**Travail demandé**:
a – D'après le passage sur le livre en Tunisie, en quelle année deux grandes librairies ont-elles ouvert à Tunis ?
b – Poursuivez le passage sur le livre en Tunisie à partir de sa dernière phrase.

Élisabeth Daldoul : Depuis quelques années, on a vu naître en Tunisie beaucoup de clubs de lecture, ce qui est toujours un signe encourageant. Cette énergie apparue en 2011, cette appétence pour la littérature perdure, comme en témoigne l’ouverture en 2022 de deux grandes librairies à Tunis. Mais la culture a du mal à s’exporter en dehors de la capitale. Malgré cela, je note une dynamique dans le monde du livre, avec la présence de plusieurs maisons d’édition, même si cela n’est pas toujours facile et que cela demande beaucoup de courage aux acteurs concernés. Au niveau institutionnel, en revanche, c’est un véritable bouleversement qui serait nécessaire pour que le livre fasse partie intégrante de l'éducation des jeunes. Sans véritable politique du livre, la profession d’éditeur ou d’auteur reste très fragile.
Dans quelle mesure le projet Livres des deux rives vous semble-t-il ouvrir des perspectives en la matière ?
Élisabeth Daldoul : Cela renforce évidemment le dynamisme et l’envie de publier, car les éditeurs, qui sont très demandeurs, ont largement participé à ce programme. Cela permet donc d’enrichir les catalogues, de les diversifier, de publier des textes plus exigeants, par exemple à travers la co-édition. C’est donc un programme précieux, mais qui ne saurait se substituer à la mise en place d’une vraie politique sur le sujet, à une échelle nationale. Il faut aussi que les livres puissent circuler au niveau du pays, et dans ce domaine nous faisons encore comme nous le pouvons, en fonction de nos moyens.

**Matériel fourni**:
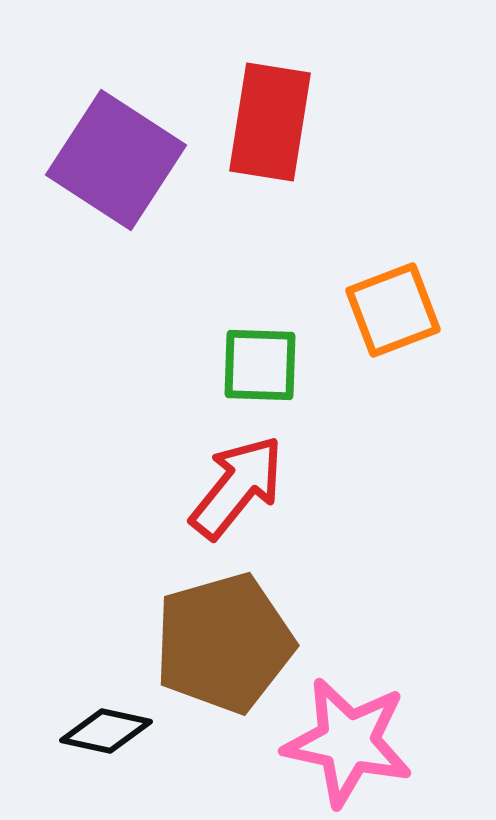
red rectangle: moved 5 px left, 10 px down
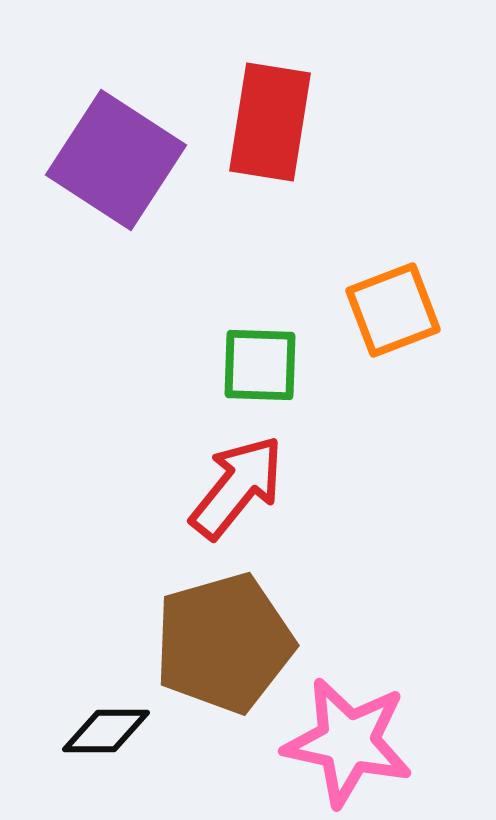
black diamond: rotated 12 degrees counterclockwise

**Réponses finales**:
a – En 2022.

b –
Yamen Manaï, vous avez participé aux rencontres professionnelles organisées dans le cadre du projet Livres des deux rives en mars 2022 : que retenez-vous des enjeux de traduction entre le français et l’arabe et quelle perception avez-vous de la circulation de vos œuvres entre les deux langues et les deux rives de la Méditerranée ?
Yamen Manaï : L’analyse que je fais de ma condition d’auteur qui écrit en français, c’est que l’on écrit principalement pour être lu. Le bonheur, comme on dit, n’est complet que lorsqu’il est partagé. Malheureusement les éditeurs dans l’espace arabophone rencontrent de nombreuses difficultés. Le marché du livre pâtit de la situation géopolitique de certains pays du monde arabe.